2) Dropping the bomb was necessary to prevent an American invasion. Facts: In 1946, a U.S. Strategic Bombing Survey report based on intelligence available to the White House concluded: “certainly prior to Dec. 31, 1945 and in all probability prior to Nov. 1, 1945, Japan would have surrendered even if the atomic bombs had not been dropped, even if Russian had not entered the war, and even if no invasion had been planned or contemplated.”
3) Dropping the bomb saved lives. Facts: Stanford historian Barton Bernstein’s study of declassified documents found that the worst-case scenario by military planners was 46,000 deaths if the U.S. invaded both Kyushu and Honshu islands. Since Hiroshima, these estimates have grown exponentially as if to justify using the bomb. In notes, Truman cites 250,000 casualties (dead, wounded, missing). His published memoir raises the number to 500,000 dead. Still later, he referred to saving a million lives. In 1991, President H.W. Bush claimed that the bomb saved “millions.” Since both presidents, among countless others, ignored the U.S. Strategic Bombing Survey conclusion that an invasion was unnecessary, it is no wonder average Americans do the same. All of these morbid calculations ignore the stark fact that more than 187,000 humans died at Hiroshima.
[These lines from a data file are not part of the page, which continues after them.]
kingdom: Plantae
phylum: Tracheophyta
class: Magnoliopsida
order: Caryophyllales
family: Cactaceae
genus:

4) At the time, military and civilian leaders agreed the bomb was necessary. Fact: Supreme Allied Commander Dwight D. Eisenhower told Secretary of War Stimson, “Japan was already defeated and that dropping the bomb was completely unnecessary.” Fleet Admiral William Leahy, Chief of Staff to Presidents Roosevelt and Truman, wrote in his memoirs, “the use of this barbarous weapon at Hiroshima and Nagasaki was of no material assistance in our war against Japan. The Japanese were already defeated and ready to surrender.” Among the few civilians who knew about the bomb, 155 Manhattan Project scientists signed petitions raising moral concerns about bombing Japanese cities. The report issued by Nobel physicist James Franck in June 1945 recommended a demonstration bombing on a deserted island and also anticipated creating a dangerous arms race.
5) Japanese citizens were warned in advance. Fact: They were not.
Americans properly disparage countries that manipulate their own histories, whether it is Stalinist revisionism or Japanese amnesia about the forced prostitution of “comfort women.” Yet, powerful belief in American ideals and in the nobility of our motives, leads us to do the same. The result, as with Hiroshima, is a chasm between public perception and historical truth, between ideals and reality.
If we had not used the bomb to end a war that was already won, we might not have had to negotiate with one “evil empire” (N. Korea) to stop developing nuclear weapons, or be anxious that another “evil empire” (Iran) is secretly developing them, while all the while supporting an unstable ally (Pakistan) that possesses them already.